札幌市社会教育委員会議 地域課題に対応する社会教育の在り方第3回 住民参画の地域づくりへ 課題解決の方向性6点に整理(札幌市 2021-06-29付)
◆課題解決に必要な 視点と方向性
社会教育は、個人の成長と地域社会の発展の双方に重要な意義と役割をもつものであり、その要となるのが学びの場を通じた住民相互のつながり。人口減少やコミュニティの衰退を受けて、住民参画による地域づくりがこれまで以上に求められる中、社会教育を基盤とした「人づくり」「つながりづくり」「地域づくり」の重要性は地方行政全体を通じてますます大きくなっていることが指摘されている。これらの3つの視点は、今期のテーマにおいても課題解決のために重要かつ必要な視点であるとともに、社会教育の根幹とも言える。
ここでは、3つの視点である「人づくり」「つながりづくり」「地域づくり」を踏まえ、課題解決の方向性についてつぎの6点を整理した。

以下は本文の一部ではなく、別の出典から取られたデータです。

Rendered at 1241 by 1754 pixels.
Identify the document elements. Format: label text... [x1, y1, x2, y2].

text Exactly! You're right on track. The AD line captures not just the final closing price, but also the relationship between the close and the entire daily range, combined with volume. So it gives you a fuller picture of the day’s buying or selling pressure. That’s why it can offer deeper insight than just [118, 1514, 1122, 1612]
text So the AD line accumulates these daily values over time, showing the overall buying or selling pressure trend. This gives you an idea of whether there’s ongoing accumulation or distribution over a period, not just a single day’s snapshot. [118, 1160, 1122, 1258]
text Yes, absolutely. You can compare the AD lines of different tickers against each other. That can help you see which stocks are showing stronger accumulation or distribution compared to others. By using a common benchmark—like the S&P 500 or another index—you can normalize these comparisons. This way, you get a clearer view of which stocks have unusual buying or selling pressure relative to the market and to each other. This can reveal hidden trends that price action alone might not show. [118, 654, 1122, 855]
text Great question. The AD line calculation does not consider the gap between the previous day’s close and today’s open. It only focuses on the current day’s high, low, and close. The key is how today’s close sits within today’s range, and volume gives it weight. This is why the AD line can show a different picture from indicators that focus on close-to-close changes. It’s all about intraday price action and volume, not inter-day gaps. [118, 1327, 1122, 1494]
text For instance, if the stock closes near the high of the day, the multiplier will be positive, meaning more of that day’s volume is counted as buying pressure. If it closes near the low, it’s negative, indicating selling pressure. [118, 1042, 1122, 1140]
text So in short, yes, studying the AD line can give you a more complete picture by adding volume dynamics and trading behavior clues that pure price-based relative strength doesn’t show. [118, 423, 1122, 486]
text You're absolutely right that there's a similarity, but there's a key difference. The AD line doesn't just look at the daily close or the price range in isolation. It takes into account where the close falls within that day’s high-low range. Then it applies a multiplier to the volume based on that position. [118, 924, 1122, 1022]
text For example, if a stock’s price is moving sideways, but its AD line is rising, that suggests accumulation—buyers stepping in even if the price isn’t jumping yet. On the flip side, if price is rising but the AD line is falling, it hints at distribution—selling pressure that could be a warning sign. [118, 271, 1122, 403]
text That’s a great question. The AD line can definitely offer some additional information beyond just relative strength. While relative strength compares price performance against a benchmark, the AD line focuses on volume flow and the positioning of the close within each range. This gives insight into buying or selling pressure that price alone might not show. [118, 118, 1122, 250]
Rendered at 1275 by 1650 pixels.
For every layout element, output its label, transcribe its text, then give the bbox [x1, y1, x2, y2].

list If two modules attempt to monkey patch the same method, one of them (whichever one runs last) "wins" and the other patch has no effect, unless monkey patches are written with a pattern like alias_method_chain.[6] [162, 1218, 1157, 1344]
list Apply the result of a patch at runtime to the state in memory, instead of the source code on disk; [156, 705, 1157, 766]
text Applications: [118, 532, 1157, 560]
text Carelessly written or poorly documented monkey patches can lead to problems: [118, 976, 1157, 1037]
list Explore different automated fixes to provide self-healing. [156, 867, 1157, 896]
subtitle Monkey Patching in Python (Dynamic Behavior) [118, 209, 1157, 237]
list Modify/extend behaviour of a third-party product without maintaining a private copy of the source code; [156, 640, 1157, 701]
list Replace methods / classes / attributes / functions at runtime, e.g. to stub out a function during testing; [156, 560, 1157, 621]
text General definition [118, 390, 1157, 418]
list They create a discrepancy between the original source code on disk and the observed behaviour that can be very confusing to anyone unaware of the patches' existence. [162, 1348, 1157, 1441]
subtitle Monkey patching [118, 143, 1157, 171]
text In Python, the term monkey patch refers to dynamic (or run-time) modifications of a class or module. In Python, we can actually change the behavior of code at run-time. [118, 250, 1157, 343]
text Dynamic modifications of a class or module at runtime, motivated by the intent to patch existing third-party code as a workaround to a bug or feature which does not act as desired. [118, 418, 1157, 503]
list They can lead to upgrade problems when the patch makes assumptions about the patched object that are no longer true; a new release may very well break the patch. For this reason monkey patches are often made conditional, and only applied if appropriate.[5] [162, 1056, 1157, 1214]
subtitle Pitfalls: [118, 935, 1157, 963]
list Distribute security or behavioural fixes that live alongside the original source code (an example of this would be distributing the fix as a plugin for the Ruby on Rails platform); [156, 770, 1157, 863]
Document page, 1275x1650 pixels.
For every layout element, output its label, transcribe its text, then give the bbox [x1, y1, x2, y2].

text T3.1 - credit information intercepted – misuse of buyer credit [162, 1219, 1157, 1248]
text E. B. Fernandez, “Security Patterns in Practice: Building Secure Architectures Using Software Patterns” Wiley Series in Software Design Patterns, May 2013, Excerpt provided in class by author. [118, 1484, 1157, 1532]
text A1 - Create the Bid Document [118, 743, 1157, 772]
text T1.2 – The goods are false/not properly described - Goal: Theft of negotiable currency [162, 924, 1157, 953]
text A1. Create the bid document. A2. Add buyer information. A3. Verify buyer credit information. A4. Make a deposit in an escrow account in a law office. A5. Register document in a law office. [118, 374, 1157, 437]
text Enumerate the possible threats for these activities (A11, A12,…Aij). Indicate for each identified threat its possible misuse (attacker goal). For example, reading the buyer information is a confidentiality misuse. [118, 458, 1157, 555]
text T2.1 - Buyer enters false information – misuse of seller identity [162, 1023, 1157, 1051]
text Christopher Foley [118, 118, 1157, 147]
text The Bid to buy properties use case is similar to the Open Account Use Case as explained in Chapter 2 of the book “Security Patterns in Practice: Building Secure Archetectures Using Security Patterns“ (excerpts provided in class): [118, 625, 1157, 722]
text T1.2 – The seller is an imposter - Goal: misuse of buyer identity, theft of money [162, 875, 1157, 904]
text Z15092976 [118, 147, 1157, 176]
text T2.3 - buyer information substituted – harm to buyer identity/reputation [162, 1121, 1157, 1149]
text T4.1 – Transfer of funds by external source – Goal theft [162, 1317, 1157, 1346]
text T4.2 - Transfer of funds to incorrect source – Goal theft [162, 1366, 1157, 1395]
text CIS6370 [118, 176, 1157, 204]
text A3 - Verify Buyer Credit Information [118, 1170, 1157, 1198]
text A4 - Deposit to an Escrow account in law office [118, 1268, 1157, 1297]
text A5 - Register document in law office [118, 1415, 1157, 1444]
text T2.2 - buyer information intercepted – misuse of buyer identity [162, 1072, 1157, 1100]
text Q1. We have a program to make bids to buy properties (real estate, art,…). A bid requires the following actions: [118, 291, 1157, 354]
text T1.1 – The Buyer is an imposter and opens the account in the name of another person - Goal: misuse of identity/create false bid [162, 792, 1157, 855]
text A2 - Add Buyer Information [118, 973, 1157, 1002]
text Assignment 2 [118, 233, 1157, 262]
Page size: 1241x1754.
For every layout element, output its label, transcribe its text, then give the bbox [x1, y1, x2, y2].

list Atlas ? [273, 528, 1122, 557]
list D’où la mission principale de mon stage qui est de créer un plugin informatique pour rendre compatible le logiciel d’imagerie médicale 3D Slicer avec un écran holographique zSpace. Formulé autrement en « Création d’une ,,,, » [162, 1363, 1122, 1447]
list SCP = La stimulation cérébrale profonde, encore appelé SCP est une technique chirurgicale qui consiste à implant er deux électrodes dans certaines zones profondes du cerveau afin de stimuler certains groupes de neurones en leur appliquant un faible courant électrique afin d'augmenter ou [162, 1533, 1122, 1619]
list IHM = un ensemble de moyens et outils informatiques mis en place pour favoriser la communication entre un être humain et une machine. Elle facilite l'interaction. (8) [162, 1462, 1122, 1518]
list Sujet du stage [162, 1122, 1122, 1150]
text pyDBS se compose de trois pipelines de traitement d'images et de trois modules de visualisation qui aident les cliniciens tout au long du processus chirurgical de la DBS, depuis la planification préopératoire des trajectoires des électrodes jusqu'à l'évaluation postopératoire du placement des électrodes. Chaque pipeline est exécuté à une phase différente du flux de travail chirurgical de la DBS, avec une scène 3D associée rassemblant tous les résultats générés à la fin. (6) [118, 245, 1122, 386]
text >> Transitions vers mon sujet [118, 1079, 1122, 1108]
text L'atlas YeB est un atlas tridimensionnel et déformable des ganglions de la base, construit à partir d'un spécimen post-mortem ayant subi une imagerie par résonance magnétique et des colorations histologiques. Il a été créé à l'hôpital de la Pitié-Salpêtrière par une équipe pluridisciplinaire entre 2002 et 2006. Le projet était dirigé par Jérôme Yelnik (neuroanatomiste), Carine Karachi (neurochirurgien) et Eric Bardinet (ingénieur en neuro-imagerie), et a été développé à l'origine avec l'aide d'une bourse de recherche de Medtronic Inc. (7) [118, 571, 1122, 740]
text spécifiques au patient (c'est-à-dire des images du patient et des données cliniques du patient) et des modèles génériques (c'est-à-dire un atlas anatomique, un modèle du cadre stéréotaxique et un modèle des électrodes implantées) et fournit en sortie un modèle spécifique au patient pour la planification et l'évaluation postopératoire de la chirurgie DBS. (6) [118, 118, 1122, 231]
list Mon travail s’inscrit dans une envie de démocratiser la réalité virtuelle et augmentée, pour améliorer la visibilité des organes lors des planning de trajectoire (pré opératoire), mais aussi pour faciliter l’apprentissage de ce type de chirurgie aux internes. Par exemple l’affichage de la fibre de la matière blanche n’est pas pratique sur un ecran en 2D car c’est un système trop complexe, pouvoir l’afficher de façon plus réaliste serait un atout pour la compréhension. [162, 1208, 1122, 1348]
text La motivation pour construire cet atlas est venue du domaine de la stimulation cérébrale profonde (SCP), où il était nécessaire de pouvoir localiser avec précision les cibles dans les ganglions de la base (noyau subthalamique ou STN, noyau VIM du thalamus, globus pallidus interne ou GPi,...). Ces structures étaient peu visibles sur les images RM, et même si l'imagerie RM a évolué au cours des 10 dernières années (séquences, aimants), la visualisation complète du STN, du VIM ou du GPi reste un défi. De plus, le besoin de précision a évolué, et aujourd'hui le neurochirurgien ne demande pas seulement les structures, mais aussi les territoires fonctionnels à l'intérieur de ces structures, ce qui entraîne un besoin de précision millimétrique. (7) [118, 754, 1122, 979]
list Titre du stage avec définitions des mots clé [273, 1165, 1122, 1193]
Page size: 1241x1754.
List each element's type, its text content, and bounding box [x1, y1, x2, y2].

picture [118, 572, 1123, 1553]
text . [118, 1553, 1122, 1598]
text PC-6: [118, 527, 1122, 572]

▼方向性1=一人ひとりが「自分事」としてとらえるようになること
行政にできることは、「人を育てる」「地域を育てる」ことだと考える。そのためには、住民が自分たちで正解を見つけ出せるよう、試行錯誤しながら考えていける場(プラットホーム)の環境を整えていくことが求められている。
事故や災害が起きたとき、自ら行動できるような意識を育むことが、これから子どもたちを育てていく上で大切なことであり、住民自らの意識や行動を変えていくことを支えるのが社会教育行政の大切な役割。
▼方向性2=孤立を生み出さない学び
災害に対応するためには、平常時からアンテナを張って、周囲の人や行政等とつながっておくことが重要。
災害が発生することで、地域の課題が浮き彫りになる。そのため、災害について考えることは、地域をつなぎ直すヒントを得たととらえることもできる。
市民が日々の生活や問題に対して、個人や身近な人たちとのかかわりの中でどう向き合うかだけでなく、社会や行政に対しても意見を述べ、議論をしながら実践的に提案していく、そうした力を付けることを支えるのが社会教育の役割。
▼方向性3=大人と子どもがつながる学び
子どものうちから地域の中で様々な活動を体験することは、将来的に地域を担う人材を育てることにつながると考える。そのためには、大人が子どもを巻き込み、地域活動の楽しさを伝えながら、地域を想う気持ちを育むことが大切。
子どもの学びが家庭や大人に浸透するような機会の創出が非常に重要であり、社会教育として、子どもの学びを大人へ伝播・波及するような場を提供していく必要がある。
▼方向性4=多様な人材のネットワーク構築
防災はすべての人に共通するテーマであるため、それをきっかけに住民が集まることで地域の力を強くすることが可能と考える。
札幌市における地域の拠点としては、区民センターや地区センター、コミュニティセンター、公民館等が想定されるが、それらの施設に配置されている社会教育の専門的な知識や技術を有する人材が、住民らの活動を支援するのが社会教育行政の役割。
地域には顕在化していないリーダーとなり得る人材が多くいる。育成だけではなく、行政とつながり、活発に活動を展開できる環境整備を考える必要がある。
▼方向性5=身近な学習環境の充実
住民の生活スタイルの変化に合わせ、町内会のような形だけではなく、地域の中で気軽に交流できる場をつくることが防災に有効だと考える。そのため、学校に限らず、必要なときに集まることのできる場所の共通理解や、顔見知りを増やす環境を整えることが必要。
▼方向性6=民間等の現有資源の有効活用
地域における希薄な人間関係が問題視されているが、その一方でつながるためのツールの選択肢は増えている。これからは町内会や自治会等の地縁のみにこだわることなく、多様なコミュニティを認めるとともに、地域のために活用することが必要。
若者は、SNS等で多様な人たちとつながっている。災害時には、こうした近隣地域以外のつながりの方が、支援の力となることも考えられる。これからは、地域内の民間等の多様な団体組織とのつながりはもとより、地域を超えたつながりも重要。なお、その際には、対面によるつながりだけではなく、オンラインによる新たなつながりの形も考えていく必要がある。